- **MATERIAL SHOWN**
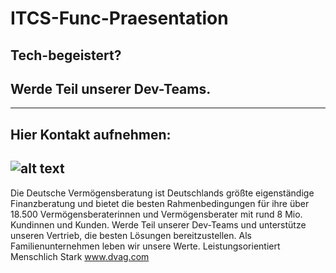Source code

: # ITCS-Func-Praesentation
## Tech-begeistert?
## Werde Teil unserer Dev-Teams.
---------------------------------------------------------------------------------------------------------------------------------------
## Hier Kontakt aufnehmen:
![alt text](https://stfuncitcsgolanent01.blob.core.windows.net/bilder/jobQR.png)
---------------------------------------------------------------------------------------------------------------------------------------
Die Deutsche Vermögensberatung ist Deutschlands größte eigenständige Finanzberatung und bietet die besten
Rahmenbedingungen für ihre über 18.500 Vermögensberaterinnen und Vermögensberater mit rund 8 Mio. Kundinnen und Kunden.
Werde Teil unserer Dev-Teams und unterstütze unseren Vertrieb, die besten Lösungen bereitzustellen.
Als Familienunternehmen leben wir unsere Werte.
Leistungsorientiert
Menschlich
Stark
www.dvag.com
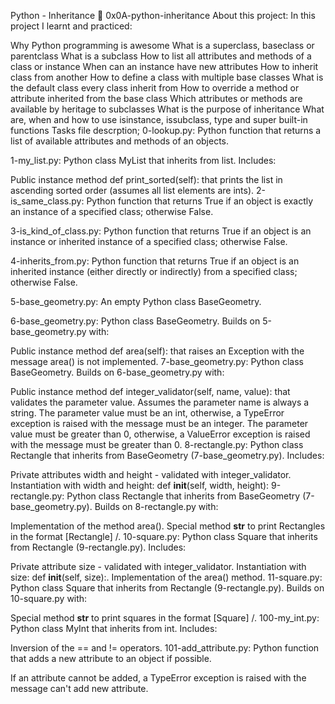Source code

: Python - Inheritance 📃 0x0A-python-inheritance
About this project:
In this project I learnt and practiced:

Why Python programming is awesome
What is a superclass, baseclass or parentclass
What is a subclass
How to list all attributes and methods of a class or instance
When can an instance have new attributes
How to inherit class from another
How to define a class with multiple base classes
What is the default class every class inherit from
How to override a method or attribute inherited from the base class
Which attributes or methods are available by heritage to subclasses
What is the purpose of inheritance
What are, when and how to use isinstance, issubclass, type and super built-in functions
Tasks file descrption;
0-lookup.py: Python function that returns a list of available attributes and methods of an objects.

1-my_list.py: Python class MyList that inherits from list. Includes:

Public instance method def print_sorted(self): that prints the list in ascending sorted order (assumes all list elements are ints).
2-is_same_class.py: Python function that returns True if an object is exactly an instance of a specified class; otherwise False.

3-is_kind_of_class.py: Python function that returns True if an object is an instance or inherited instance of a specified class; otherwise False.

4-inherits_from.py: Python function that returns True if an object is an inherited instance (either directly or indirectly) from a specified class; otherwise False.

5-base_geometry.py: An empty Python class BaseGeometry.

6-base_geometry.py: Python class BaseGeometry. Builds on 5-base_geometry.py with:

Public instance method def area(self): that raises an Exception with the message area() is not implemented.
7-base_geometry.py: Python class BaseGeometry. Builds on 6-base_geometry.py with:

Public instance method def integer_validator(self, name, value): that validates the parameter value.
Assumes the parameter name is always a string.
The parameter value must be an int, otherwise, a TypeError exception is raised with the message <name> must be an integer.
The parameter value must be greater than 0, otherwise, a ValueError exception is raised with the message <value> must be greater than 0.
8-rectangle.py: Python class Rectangle that inherits from BaseGeometry (7-base_geometry.py). Includes:

Private attributes width and height - validated with integer_validator.
Instantiation with width and height: def __init__(self, width, height):
9-rectangle.py: Python class Rectangle that inherits from BaseGeometry (7-base_geometry.py). Builds on 8-rectangle.py with:

Implementation of the method area().
Special method __str__ to print Rectangles in the format [Rectangle] <width>/<height>.
10-square.py: Python class Square that inherits from Rectangle (9-rectangle.py). Includes:

Private attribute size - validated with integer_validator.
Instantiation with size: def __init__(self, size):.
Implementation of the area() method.
11-square.py: Python class Square that inherits from Rectangle (9-rectangle.py). Builds on 10-square.py with:

Special method __str__ to print squares in the format [Square] <width>/<height>.
100-my_int.py: Python class MyInt that inherits from int. Includes:

Inversion of the == and != operators.
101-add_attribute.py: Python function that adds a new attribute to an object if possible.

If an attribute cannot be added, a TypeError exception is raised with the message can't add new attribute.
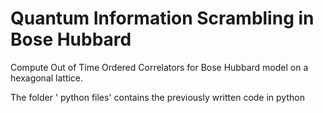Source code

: # Quantum Information Scrambling in Bose Hubbard 
Compute Out of Time Ordered Correlators for Bose Hubbard model on a hexagonal lattice.

The folder ' python files' contains the previously written code in python 
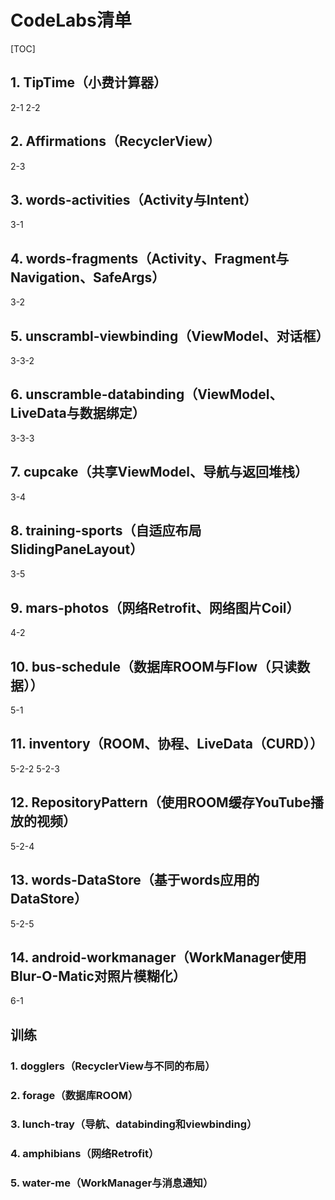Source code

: # CodeLabs清单

[TOC]

## 1. TipTime（小费计算器）

2-1
2-2

## 2. Affirmations（RecyclerView）

2-3

## 3. words-activities（Activity与Intent）

3-1

## 4. words-fragments（Activity、Fragment与Navigation、SafeArgs）

3-2

## 5. unscrambl-viewbinding（ViewModel、对话框）

3-3-2

## 6. unscramble-databinding（ViewModel、LiveData与数据绑定）

3-3-3

## 7. cupcake（共享ViewModel、导航与返回堆栈）

3-4

## 8. training-sports（自适应布局SlidingPaneLayout）

3-5

## 9. mars-photos（网络Retrofit、网络图片Coil）

4-2

## 10. bus-schedule（数据库ROOM与Flow（只读数据））

5-1

## 11. inventory（ROOM、协程、LiveData（CURD））

5-2-2
5-2-3

## 12. RepositoryPattern（使用ROOM缓存YouTube播放的视频）

5-2-4

## 13. words-DataStore（基于words应用的DataStore）

5-2-5

## 14. android-workmanager（WorkManager使用Blur-O-Matic对照片模糊化）

6-1

## 训练

### 1. dogglers（RecyclerView与不同的布局）

### 2. forage（数据库ROOM）

### 3. lunch-tray（导航、databinding和viewbinding）

### 4. amphibians（网络Retrofit）

### 5. water-me（WorkManager与消息通知）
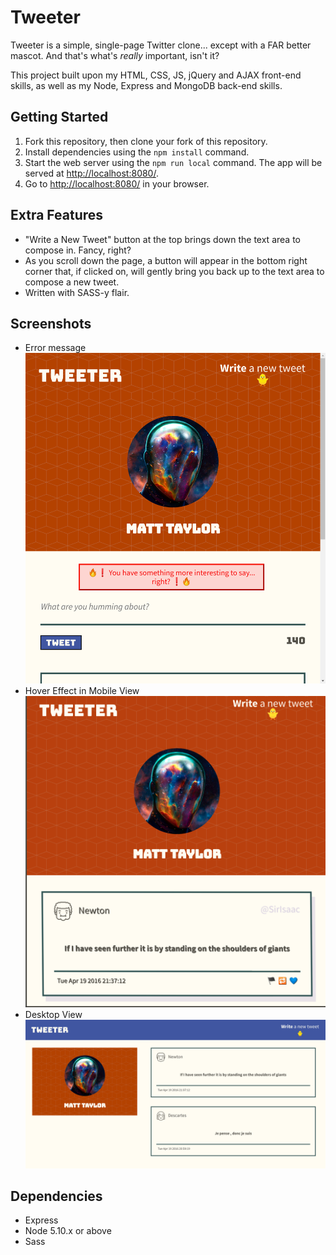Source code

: # Tweeter

Tweeter is a simple, single-page Twitter clone... except with a FAR better mascot. And that's what's <i>really</i> important, isn't it?

This project built upon my HTML, CSS, JS, jQuery and AJAX front-end skills, as well as my Node, Express and MongoDB back-end skills.

## Getting Started

1. Fork this repository, then clone your fork of this repository.
2. Install dependencies using the `npm install` command.
3. Start the web server using the `npm run local` command. The app will be served at <http://localhost:8080/>.
4. Go to <http://localhost:8080/> in your browser.

## Extra Features

* "Write a New Tweet" button at the top brings down the text area to compose in. Fancy, right?
* As you scroll down the page, a button will appear in the bottom right corner that, if clicked on, will gently bring you back up to the text area to compose a new tweet.
* Written with SASS-y flair.

## Screenshots

* Error message
!["Error message"](https://github.com/xynyx/tweeter/blob/master/docs/error.png)
* Hover Effect in Mobile View
!["Hover effect; mobile view"](https://github.com/xynyx/tweeter/blob/master/docs/hover-effect.png)
* Desktop View
!["Desktop view"](https://github.com/xynyx/tweeter/blob/master/docs/desktop-page.png)

## Dependencies

- Express
- Node 5.10.x or above
- Sass
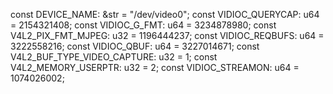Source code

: const DEVICE_NAME: &str = "/dev/video0";
const VIDIOC_QUERYCAP: u64 = 2154321408;
const VIDIOC_G_FMT: u64 = 3234878980;
const V4L2_PIX_FMT_MJPEG: u32 = 1196444237;
const VIDIOC_REQBUFS: u64 = 3222558216;
const VIDIOC_QBUF: u64 = 3227014671;
const V4L2_BUF_TYPE_VIDEO_CAPTURE: u32 = 1;
const V4L2_MEMORY_USERPTR: u32 = 2;
const VIDIOC_STREAMON: u64 = 1074026002;
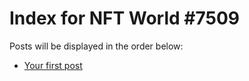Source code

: # Index for NFT World #7509
Posts will be displayed in the order below:

- [Your first post](./001-first.md)

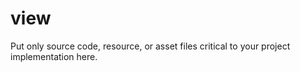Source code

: # view

Put only source code, resource, or asset files critical to your project implementation here.
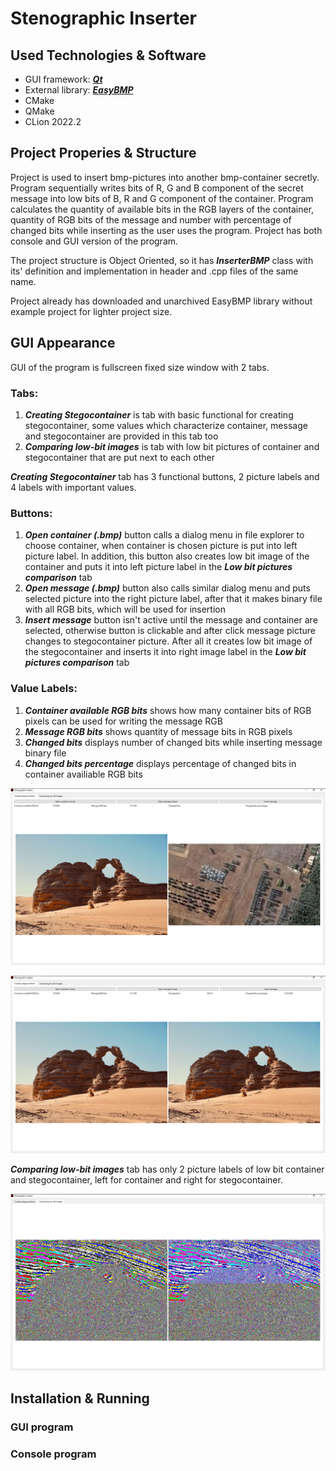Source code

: # Stenographic Inserter
## Used Technologies & Software
- GUI framework: [***Qt***](https://www.qt.io/ "Visit Qt framework webpage")
- External library: [***EasyBMP***](https://easybmp.sourceforge.net/ "Visit library webpage")
- CMake
- QMake
- CLion 2022.2
## Project Properies & Structure
Project is used to insert bmp-pictures into another bmp-container secretly. Program sequentially writes bits of R, G and B component of the secret message into low bits of B, R and G component of the container. Program calculates the quantity of available bits in the RGB layers of the container, quantity of RGB bits of the message and number with percentage of changed bits while inserting as the user uses the program. Project has both console and GUI version of the program.

The project structure is Object Oriented, so it has ***InserterBMP*** class with its' definition and implementation in header and .cpp files of the same name.

Project already has downloaded and unarchived EasyBMP library without example project for lighter project size.

## GUI Appearance

GUI of the program is fullscreen fixed size window with 2 tabs.
### Tabs:
1. ***Creating Stegocontainer*** is tab with basic functional for creating stegocontainer, some values which characterize container, message and stegocontainer are provided in this tab too
2. ***Comparing low-bit images*** is tab with low bit pictures of container and stegocontainer that are put next to each other

***Creating Stegocontainer*** tab has 3 functional buttons, 2 picture labels and 4 labels with important values.

### Buttons:
1. ***Open container (.bmp)*** button calls a dialog menu in file explorer to choose container, when container is chosen picture is put into left picture label. In addition, this button also creates low bit image of the container and puts it into left picture label in the ***Low bit pictures comparison*** tab
2. ***Open message (.bmp)*** button also calls similar dialog menu and puts selected picture into the right picture label, after that it makes binary file with all RGB bits, which will be used for insertion
3. ***Insert message*** button isn't active until the message and container are selected, otherwise button is clickable and after click message picture changes to stegocontainer picture. After all it creates low bit image of the stegocontainer and inserts it into right image label in the ***Low bit pictures comparison*** tab

### Value Labels:
1. ***Container available RGB bits*** shows how many container bits of RGB pixels can be used for writing the message RGB
2. ***Message RGB bits*** shows quantity of message bits in RGB pixels
3. ***Changed bits*** displays number of changed bits while inserting message binary file 
4. ***Changed bits percentage*** displays percentage of changed bits in container availiable RGB bits

![Image description](photos-for-github/Container-Message.png)

![Image description](photos-for-github/Container-Stegocontainer.png)

***Comparing low-bit images*** tab has only 2 picture labels of low bit container and stegocontainer, left for container and right for stegocontainer.

![Image description](photos-for-github/Container-Stegocontainer-Low-Bit.png)

## Installation & Running
### GUI program
### Console program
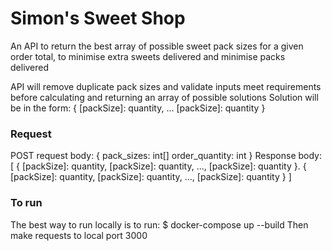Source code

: # Simon's Sweet Shop

An API to return the best array of possible sweet pack sizes for a given order total, to minimise extra sweets delivered and minimise packs delivered

API will remove duplicate pack sizes and validate inputs meet requirements before calculating and returning an array of possible solutions
Solution will be in the form:
{
  [packSize]: quantity,
  ...
  [packSize]: quantity
}

### Request
POST request body:
{
  pack_sizes: int[]
  order_quantity: int
}
Response body:
[
  {
    [packSize]: quantity,
    [packSize]: quantity,
    ...,
    [packSize]: quantity
  }.
  {
    [packSize]: quantity,
    [packSize]: quantity,
    ...,
    [packSize]: quantity
  }
]

### To run
The best way to run locally is to run:
$ docker-compose up --build
Then make requests to local port 3000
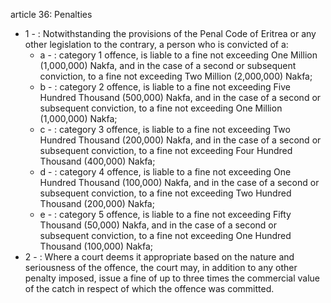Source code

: article 36: Penalties

<ul>
			<li>1 - : Notwithstanding the provisions of the Penal Code of Eritrea or any other legislation to the contrary, a person who is convicted of a:<ul>
						<li>a - : category 1 offence, is liable to a fine not exceeding One Million (1,000,000) Nakfa, and in the case of a second or subsequent conviction, to a fine not exceeding Two Million (2,000,000) Nakfa;<ul>
						</ul></li>						<li>b - : category 2 offence, is liable to a fine not exceeding Five Hundred Thousand (500,000) Nakfa, and in the case of a second or subsequent conviction, to a fine not exceeding One Million (1,000,000) Nakfa;<ul>
						</ul></li>						<li>c - : category 3 offence, is liable to a fine not exceeding Two Hundred Thousand (200,000) Nakfa, and in the case of a second or subsequent conviction, to a fine not exceeding Four Hundred Thousand (400,000) Nakfa;<ul>
						</ul></li>						<li>d - : category 4 offence, is liable to a fine not exceeding One Hundred Thousand (100,000) Nakfa, and in the case of a second or subsequent conviction, to a fine not exceeding Two Hundred Thousand (200,000) Nakfa;<ul>
						</ul></li>						<li>e - : category 5 offence, is liable to a fine not exceeding Fifty Thousand (50,000) Nakfa, and in the case of a second or subsequent conviction, to a fine not exceeding One Hundred Thousand (100,000) Nakfa;<ul>
						</ul></li>			</ul></li>			<li>2 - : Where a court deems it appropriate based on the nature and seriousness of the offence, the court may, in addition to any other penalty imposed, issue a fine of up to three times the commercial value of the catch in respect of which the offence was committed.<ul>
			</ul></li></ul>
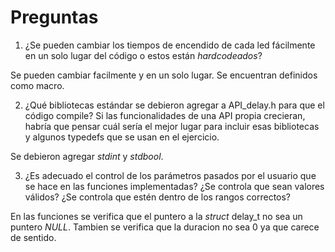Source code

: # Preguntas

1. ¿Se pueden cambiar los tiempos de encendido de cada led fácilmente en un solo lugar 
del código o estos están _hardcodeados_?

Se pueden cambiar facilmente y en un solo lugar. Se encuentran definidos como macro.

2. ¿Qué bibliotecas estándar se debieron agregar a API_delay.h para que el código compile? Si las funcionalidades de una API propia crecieran, habría que pensar cuál sería el mejor lugar para incluir esas bibliotecas y algunos typedefs que se usan en el ejercicio.

Se debieron agregar _stdint_ y _stdbool_.

3. ¿Es adecuado el control de los parámetros pasados por el usuario que se hace en las funciones implementadas? ¿Se controla que sean valores válidos? ¿Se controla que estén dentro de los rangos correctos?

En las funciones se verifica que el puntero a la _struct_ delay_t no sea un puntero _NULL_. Tambien
se verifica que la duracion no sea 0 ya que carece de sentido. 
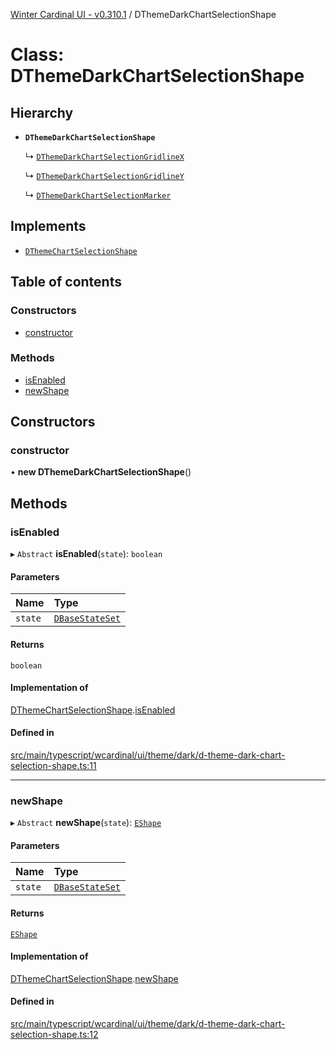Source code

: [Winter Cardinal UI - v0.310.1](../index.md) / DThemeDarkChartSelectionShape

# Class: DThemeDarkChartSelectionShape

## Hierarchy

- **`DThemeDarkChartSelectionShape`**

  ↳ [`DThemeDarkChartSelectionGridlineX`](DThemeDarkChartSelectionGridlineX.md)

  ↳ [`DThemeDarkChartSelectionGridlineY`](DThemeDarkChartSelectionGridlineY.md)

  ↳ [`DThemeDarkChartSelectionMarker`](DThemeDarkChartSelectionMarker.md)

## Implements

- [`DThemeChartSelectionShape`](../interfaces/DThemeChartSelectionShape.md)

## Table of contents

### Constructors

- [constructor](DThemeDarkChartSelectionShape.md#constructor)

### Methods

- [isEnabled](DThemeDarkChartSelectionShape.md#isenabled)
- [newShape](DThemeDarkChartSelectionShape.md#newshape)

## Constructors

### constructor

• **new DThemeDarkChartSelectionShape**()

## Methods

### isEnabled

▸ `Abstract` **isEnabled**(`state`): `boolean`

#### Parameters

| Name | Type |
| :------ | :------ |
| `state` | [`DBaseStateSet`](../interfaces/DBaseStateSet.md) |

#### Returns

`boolean`

#### Implementation of

[DThemeChartSelectionShape](../interfaces/DThemeChartSelectionShape.md).[isEnabled](../interfaces/DThemeChartSelectionShape.md#isenabled)

#### Defined in

[src/main/typescript/wcardinal/ui/theme/dark/d-theme-dark-chart-selection-shape.ts:11](https://github.com/winter-cardinal/winter-cardinal-ui/blob/v0.310.1/src/main/typescript/wcardinal/ui/theme/dark/d-theme-dark-chart-selection-shape.ts#L11)

___

### newShape

▸ `Abstract` **newShape**(`state`): [`EShape`](../interfaces/EShape.md)

#### Parameters

| Name | Type |
| :------ | :------ |
| `state` | [`DBaseStateSet`](../interfaces/DBaseStateSet.md) |

#### Returns

[`EShape`](../interfaces/EShape.md)

#### Implementation of

[DThemeChartSelectionShape](../interfaces/DThemeChartSelectionShape.md).[newShape](../interfaces/DThemeChartSelectionShape.md#newshape)

#### Defined in

[src/main/typescript/wcardinal/ui/theme/dark/d-theme-dark-chart-selection-shape.ts:12](https://github.com/winter-cardinal/winter-cardinal-ui/blob/v0.310.1/src/main/typescript/wcardinal/ui/theme/dark/d-theme-dark-chart-selection-shape.ts#L12)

- **WORK ORDER**
The required output is the exact lines from the opening line of the entries through the line with "Die Deutsche Vermögensberatung", inclusive, without pictures.

- **COMPLETED TASK**
Source code

: # ITCS-Func-Praesentation
## Tech-begeistert?
## Werde Teil unserer Dev-Teams.
---------------------------------------------------------------------------------------------------------------------------------------
## Hier Kontakt aufnehmen:
![alt text](https://stfuncitcsgolanent01.blob.core.windows.net/bilder/jobQR.png)
---------------------------------------------------------------------------------------------------------------------------------------
Die Deutsche Vermögensberatung ist Deutschlands größte eigenständige Finanzberatung und bietet die besten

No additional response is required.